Year round learning for product, design and engineering professionals

Appcache, not so much a douchebag as a complete pain in the #$%^

A little while back, Jake Archibald wrote infamously (and anthropomorphically) that the HTML5 ApplicationCache is a “douchebag”[1]. Mindful that this is a word freighted with troubling significance, it is the term he used, so I’ll go with it.

The Urban Dictionary says the word douchebag

generally refers to a male with a certain combination of obnoxious characteristics related to attitude, social ineptitude, public behavior, or outward presentation.

Though the common douchebag thinks he is accepted by the people around him, most of his peers dislike him. He has an inflated sense of self-worth, compounded by a lack of social grace and self-awareness. He behaves inappropriately in public, yet is completely ignorant to how pathetic he appears to others.

I think this is a bit harsh for poor AppCache. To stay with the metapohor, Appcache is doing his best, it’s just that he does exactly what you ask him to. Even when no one could possibly mean what you said! In this way, AppCache reminds me of one of my favourite ever comics, Mr Logic, from Viz Magazine (probably NSFW due to its extreme puerility).

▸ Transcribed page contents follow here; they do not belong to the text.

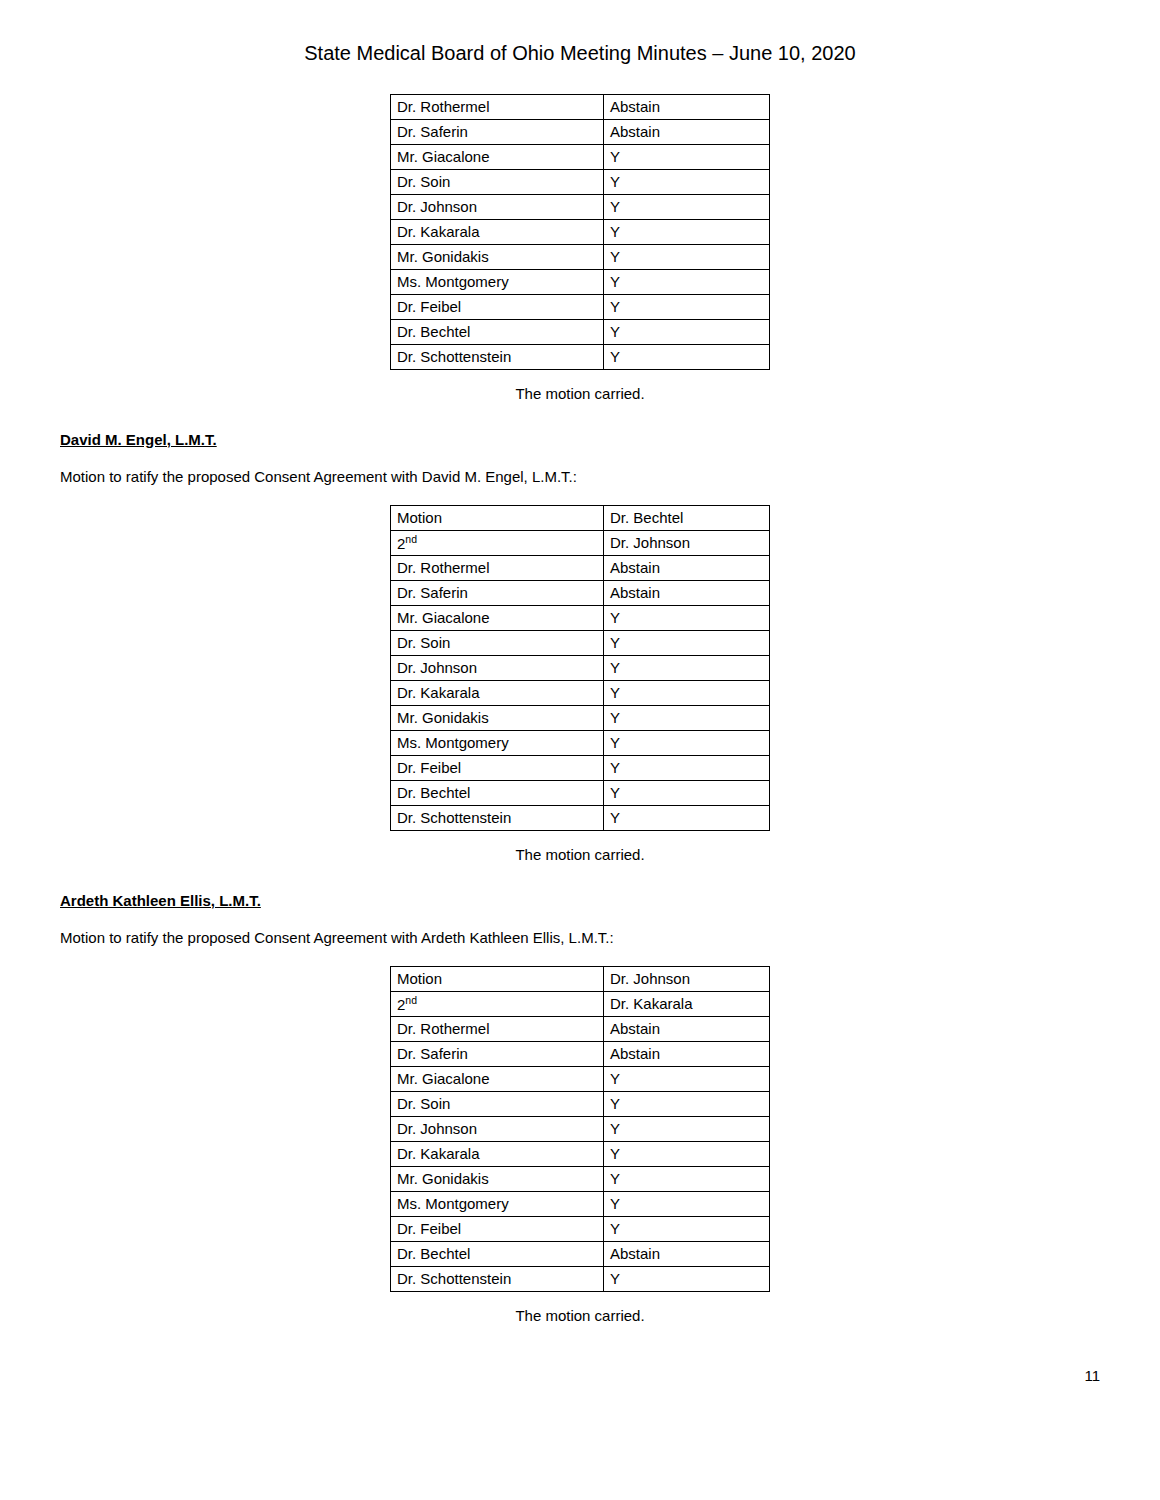State Medical Board of Ohio Meeting Minutes – June 10, 2020
| Dr. Rothermel | Abstain |
| Dr. Saferin | Abstain |
| Mr. Giacalone | Y |
| Dr. Soin | Y |
| Dr. Johnson | Y |
| Dr. Kakarala | Y |
| Mr. Gonidakis | Y |
| Ms. Montgomery | Y |
| Dr. Feibel | Y |
| Dr. Bechtel | Y |
| Dr. Schottenstein | Y |
The motion carried.
David M. Engel, L.M.T.
Motion to ratify the proposed Consent Agreement with David M. Engel, L.M.T.:
| Motion | Dr. Bechtel |
| 2 nd | Dr. Johnson |
| Dr. Rothermel | Abstain |
| Dr. Saferin | Abstain |
| Mr. Giacalone | Y |
| Dr. Soin | Y |
| Dr. Johnson | Y |
| Dr. Kakarala | Y |
| Mr. Gonidakis | Y |
| Ms. Montgomery | Y |
| Dr. Feibel | Y |
| Dr. Bechtel | Y |
| Dr. Schottenstein | Y |
The motion carried.
Ardeth Kathleen Ellis, L.M.T.
Motion to ratify the proposed Consent Agreement with Ardeth Kathleen Ellis, L.M.T.:
| Motion | Dr. Johnson |
| 2 nd | Dr. Kakarala |
| Dr. Rothermel | Abstain |
| Dr. Saferin | Abstain |
| Mr. Giacalone | Y |
| Dr. Soin | Y |
| Dr. Johnson | Y |
| Dr. Kakarala | Y |
| Mr. Gonidakis | Y |
| Ms. Montgomery | Y |
| Dr. Feibel | Y |
| Dr. Bechtel | Abstain |
| Dr. Schottenstein | Y |
The motion carried.
11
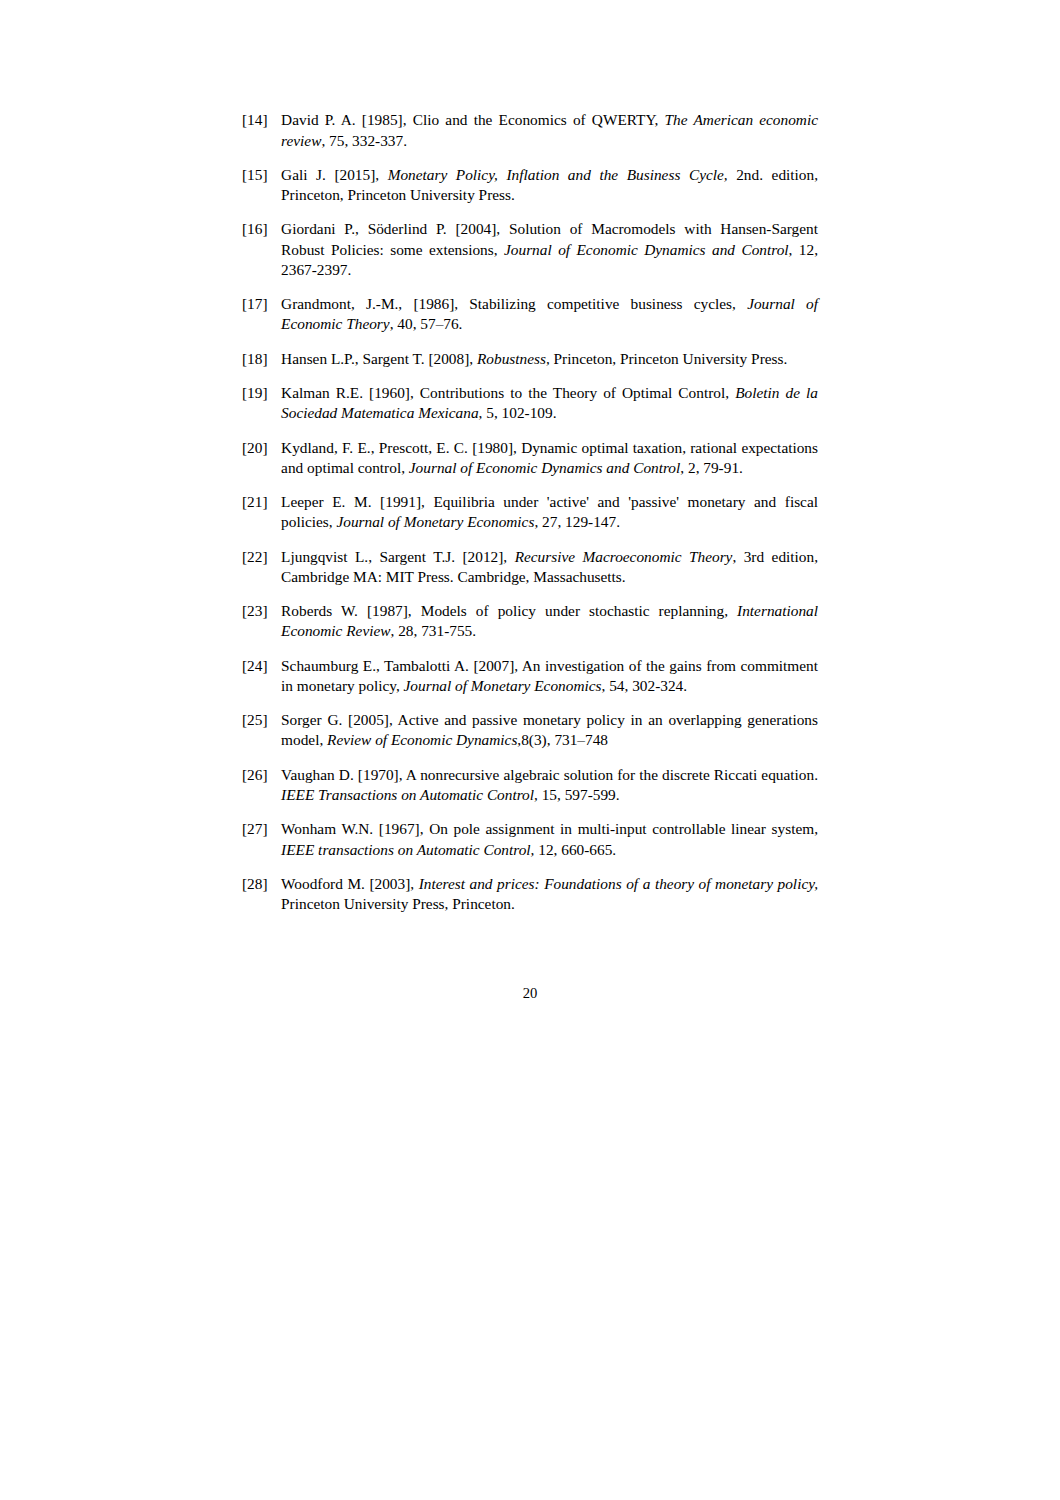[14] David P. A. [1985], Clio and the Economics of QWERTY, The American economic review, 75, 332-337.
[15] Gali J. [2015], Monetary Policy, Inflation and the Business Cycle, 2nd. edition, Princeton, Princeton University Press.
[16] Giordani P., Söderlind P. [2004], Solution of Macromodels with Hansen-Sargent Robust Policies: some extensions, Journal of Economic Dynamics and Control, 12, 2367-2397.
[17] Grandmont, J.-M., [1986], Stabilizing competitive business cycles, Journal of Economic Theory, 40, 57–76.
[18] Hansen L.P., Sargent T. [2008], Robustness, Princeton, Princeton University Press.
[19] Kalman R.E. [1960], Contributions to the Theory of Optimal Control, Boletin de la Sociedad Matematica Mexicana, 5, 102-109.
[20] Kydland, F. E., Prescott, E. C. [1980], Dynamic optimal taxation, rational expectations and optimal control, Journal of Economic Dynamics and Control, 2, 79-91.
[21] Leeper E. M. [1991], Equilibria under 'active' and 'passive' monetary and fiscal policies, Journal of Monetary Economics, 27, 129-147.
[22] Ljungqvist L., Sargent T.J. [2012], Recursive Macroeconomic Theory, 3rd edition, Cambridge MA: MIT Press. Cambridge, Massachusetts.
[23] Roberds W. [1987], Models of policy under stochastic replanning, International Economic Review, 28, 731-755.
[24] Schaumburg E., Tambalotti A. [2007], An investigation of the gains from commitment in monetary policy, Journal of Monetary Economics, 54, 302-324.
[25] Sorger G. [2005], Active and passive monetary policy in an overlapping generations model, Review of Economic Dynamics,8(3), 731–748
[26] Vaughan D. [1970], A nonrecursive algebraic solution for the discrete Riccati equation. IEEE Transactions on Automatic Control, 15, 597-599.
[27] Wonham W.N. [1967], On pole assignment in multi-input controllable linear system, IEEE transactions on Automatic Control, 12, 660-665.
[28] Woodford M. [2003], Interest and prices: Foundations of a theory of monetary policy, Princeton University Press, Princeton.
20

Mr. Logic’s defining characteristic is that he takes everything literally. And as a consequence, he is “a complete pain in the #$%^”. He doesn’t mean to annoy you, he just doesn’t understand nuance, and has no “common sense” (which as my nanna always loved to say is sadly far from common).

Mr Logic

This is AppCache to a tee. Ask him to cache the manifest file for your site, so that your site is now preserved in digital amber, never to be updated again, no problem. Why would anyone ever want to do this? Who knows, but he’ll do it for you.
Removed the manifest attribute from a cached HTML document? Well, AppCache doesn’t check changed documents until you change the manifest file, so ’til then, the old cached version of the HTML file, with its link to the manifest still in place will be used. All very logical. But in many ways counter-intuitive.

I guess what I’m saying, is the fault, dear reader, lies not in AppCache, but in ourselves. Actually, the fault really lies in the rules that have been taught to AppCache. Some of these are just downright infuriating. And perhaps the most infuriating of these is the following.

It starts with the following entirely logical, but deeply unintuitive way in which caching works.

  • A user visits say webdirections.org, and the browser builds an applicationCache using the cache manifest, caching the index.html file, images, CSS files, and JavaScript files
  • Subsequently, we change some of the HTML and CSS at webdirections.org, and update a changed manifest file
  • The user returns to webdirections.org, and their browser immediately uses the cached resources from the previous visit to display the page.
  • The browser only then checks the manifest file to see if it has changed, and as it has, the browser then downloads the changed resources.

It makes perfect sense! We get the cached version immediately, leaving out any network traffic. Super fast page load FTW. Stale page load not so good.

But, you say, why don’t we not cache the HTML file, but cache all the rest.
Well. AppCache has a concept of “master entries”. A master entry is an HTML file that includes a manifest attribute in the html element that points to a manifest file (which is the only way to create an HTML5 appcache BTW). Any such HTML file is automatically added to the cache. This makes sense a lot of the time, but not always. In particular, when an HTML document changes frequently, we won’t want it cached (as a stale version of the page will most likely be served to the user as we just saw).

Is there no way to over-ride this? Well, AppCache has the idea of a NETWORK whitelist, which instructs the appcache to always use the online version of a file. What if we add HTML files we don’t want cached to this? Sorry, no dice. HTML files in a master entry stay cached, even when included in the NETWORK whitelist. See what I mean. Poor AppCache didn’t make these rules. He’s just following them literally. He’s not a douchebag, he’s a pain in the %^&*, a total “jobs-worth”.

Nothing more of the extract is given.